Childhood ILD comprises a much wider spectrum of conditions than the adult version. Genetic mutations in genes that influence surfactant metabolism, including SP-B, SP-C and ABCA3, can result in several histologic forms of ILD. Thus, less invasive testing, such as surfactant protein genetics, may be diagnostic in a certain proportion of cases. (4) The I73T mutation is the most frequently identified SP-C gene mutation, and has accounted for approximately 30% of at least 35 mutations described in patients with lung disease due to SP-C gene mutations. (5) There is tremendous variability in the severity of the lung disease associated with this mutation. Some children die in early infancy, whereas other subjects with the mutation do not develop pulmonary symptoms until the fifth or sixth decade of life. (6) It is not clear why the lung disease is more severe in some individuals. In a small proportion of such patients it was found that they were also carriers for an ABCA3 mutation. (7)
Given that lung disease due to SP-C mutation can be familial and transmitted in an autosomal dominant pattern, the possibility of testing the boy´s parents for this mutation was discussed. Because of the variable severity of lung disease associated with this mutation, it is quite possible that one of them has the mutation, and is currently without symptoms, but at risk for developing ILD in the future. However, their reluctance to perform the analysis was somewhat understandable as there is currently no specific treatment for the lung disease due to SP-C gene mutations. (8) Furthermore, history revealed that no other family members or relatives died from unexplained lung disease or had a life-long history of chronic respiratory problems or atypical asthma. Supposing that neither parent carries the I73T mutation, then it could be a de novo mutational event causing sporadic lung disease in the boy. In such a scenario, the chances of parents having another affected child would be very small but unfortunately not zero due to possible germ-line mosaicism.
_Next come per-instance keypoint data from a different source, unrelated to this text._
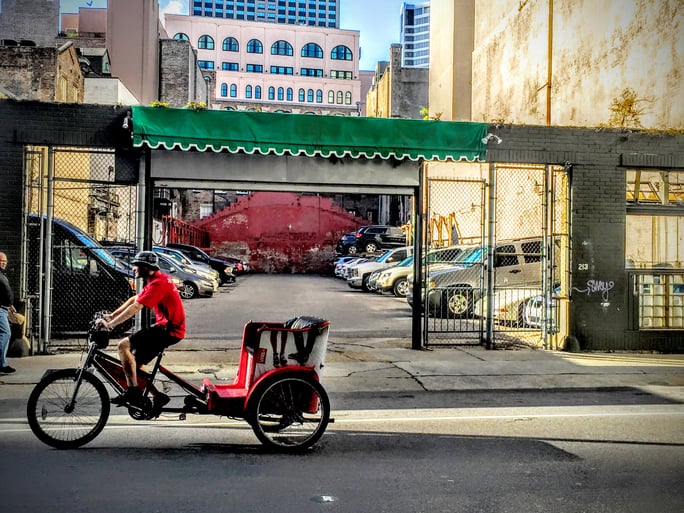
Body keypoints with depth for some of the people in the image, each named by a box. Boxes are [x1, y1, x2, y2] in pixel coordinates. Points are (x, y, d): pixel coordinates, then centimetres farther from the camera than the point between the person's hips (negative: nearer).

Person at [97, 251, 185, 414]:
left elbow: (135, 308, -22)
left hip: (169, 329, -10)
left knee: (123, 345, -16)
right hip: (164, 327, 10)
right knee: (134, 364, 10)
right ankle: (157, 396, 15)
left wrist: (109, 324, -19)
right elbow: (134, 299, 21)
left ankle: (133, 391, -14)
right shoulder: (154, 281, 17)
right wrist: (112, 315, 14)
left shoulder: (158, 283, -17)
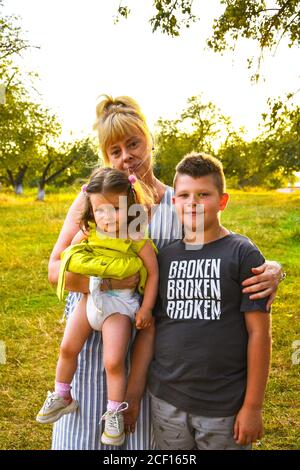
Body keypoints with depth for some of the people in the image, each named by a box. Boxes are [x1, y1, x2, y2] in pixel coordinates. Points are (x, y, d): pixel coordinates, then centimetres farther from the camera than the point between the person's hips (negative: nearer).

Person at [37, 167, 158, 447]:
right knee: (68, 348, 7)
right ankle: (62, 397, 31)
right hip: (89, 298, 5)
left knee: (113, 361, -7)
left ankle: (114, 413, 15)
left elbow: (153, 273, -7)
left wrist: (146, 308, -8)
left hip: (119, 304, -4)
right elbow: (70, 256, 19)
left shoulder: (137, 240, -14)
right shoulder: (88, 234, -1)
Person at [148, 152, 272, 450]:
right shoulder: (164, 256, 3)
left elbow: (259, 332, -9)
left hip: (224, 405, -3)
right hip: (166, 400, 4)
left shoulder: (242, 254, -8)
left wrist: (253, 406, -9)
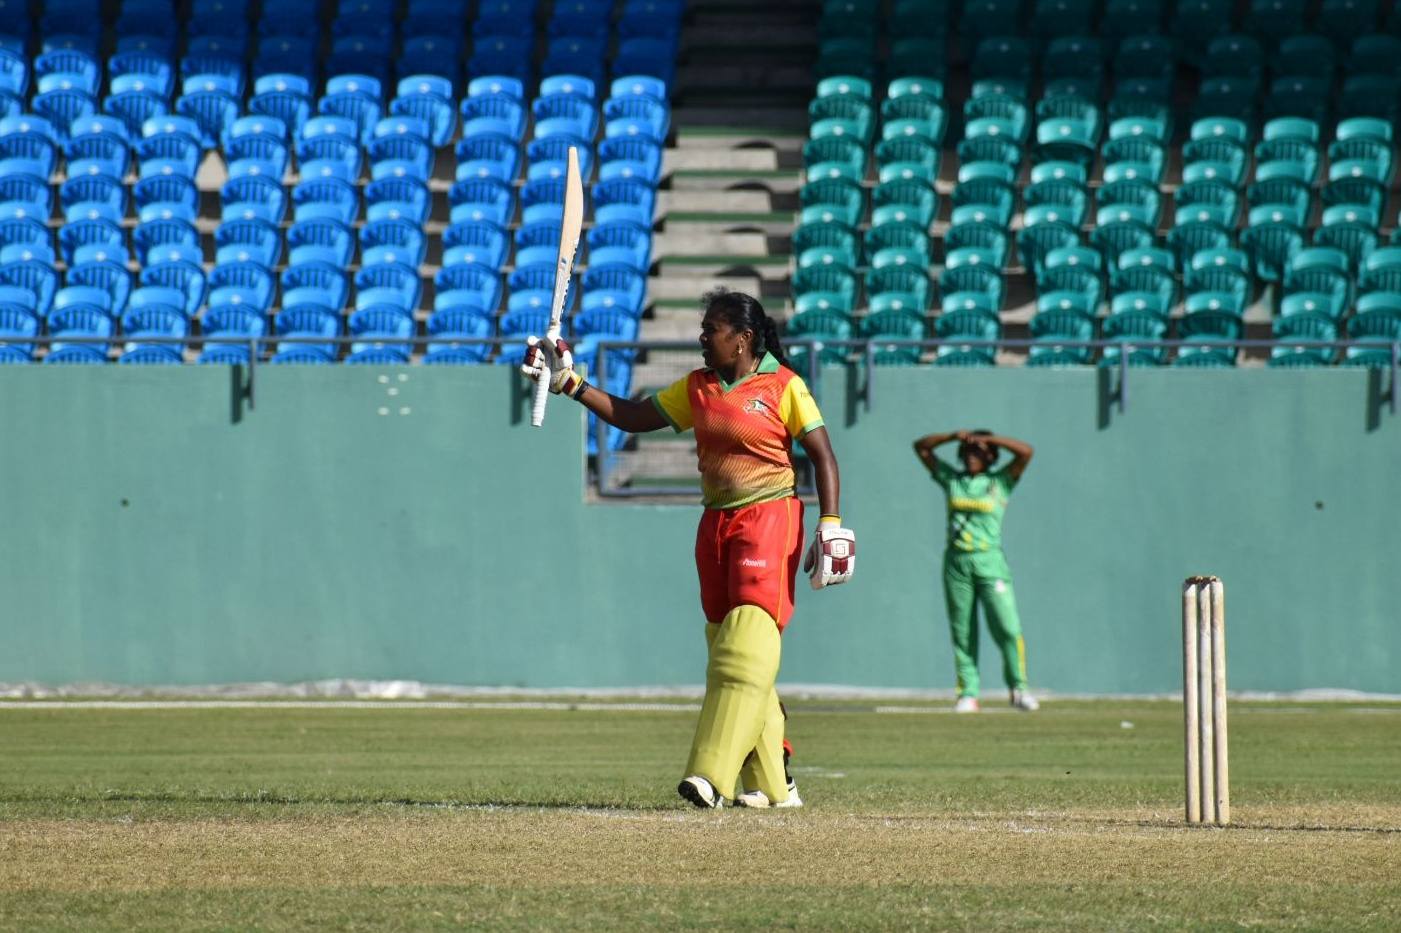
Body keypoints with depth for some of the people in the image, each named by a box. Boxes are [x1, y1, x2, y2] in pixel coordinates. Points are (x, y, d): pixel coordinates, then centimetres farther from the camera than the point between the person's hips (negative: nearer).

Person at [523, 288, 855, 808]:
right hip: (715, 526, 7)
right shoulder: (697, 388, 12)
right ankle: (772, 785, 10)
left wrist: (830, 525, -15)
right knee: (727, 648, 5)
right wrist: (569, 383, 7)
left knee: (748, 644, -16)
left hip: (770, 520, -7)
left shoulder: (784, 387, -5)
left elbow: (823, 456, -6)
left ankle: (713, 777, -24)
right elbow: (631, 416, 14)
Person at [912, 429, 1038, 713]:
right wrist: (954, 436, 3)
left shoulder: (1000, 482, 5)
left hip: (989, 562, -3)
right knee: (962, 631, 1)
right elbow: (921, 447, 16)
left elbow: (1025, 451, -6)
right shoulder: (951, 479, 14)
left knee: (1007, 627, -12)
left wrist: (987, 438, -6)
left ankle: (1018, 687, -2)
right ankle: (968, 694, 3)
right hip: (956, 562, 3)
We would like to thank professor Lawrence Nogee (Johns Hopkins University School of Medicine, Baltimore) and professor Andrew Bush (Royal Brompton Hospital, London) for their suggestions, genetic studies and kind help in executing this clinical case.
- Redding GJ, Deterding RR, Fan LL. Interstitial lung disease. In: Taussig LM, Landau LI, editors. Pediatric respiratory medicine, 2nd ed. Philadelphia: Mosby; 2008. p. 661-9.
- Springer C, Godfrey S. The approach to the child with apparent pediatric chronic lung disease. In: Kerem E, Canny GJ, Branski D, Levison H, editors. Advances in pediatric pulmonology. Pediatr Adolesc Med. Basel: Karger; 1997. vol 7. p. 125-37.
- Clement A, Allen J, Corrin B, Dinwiddie V, Ducou le Pointe H, Eber E, et al. Task force on chronic interstitial lung disaese in immunocompetent children. Eur Respir J 2004;24:686-697.
- Bush A, Nicholson AG. Paediatric interstitial lung disease. Eur Respir Mon 2009;46:319-354.
- Cameron HS, Somaschini M, Carrera P, Hamvas A, Whitsett JA, Wert SE, et al. A common mutation in the surfactant protein C gene associated with lung disease. J Pediatr 2005;146:370-375.
- Bush A. Paediatric interstitial lung disease: not just kid´s stuff. Eur Respir J 2004;24;521-523.
- Bullard JE, Nogee LM. Heterozygosity for ABCA3 mutations modifies the severity of lung disease associated with a surfactant protein C gene mutation. Pediatr Res 2007;62:176-179.
- Clement A, Eber E. Interstitial lung diseases in infants and children. Eur Respir J 2008;31:658-666.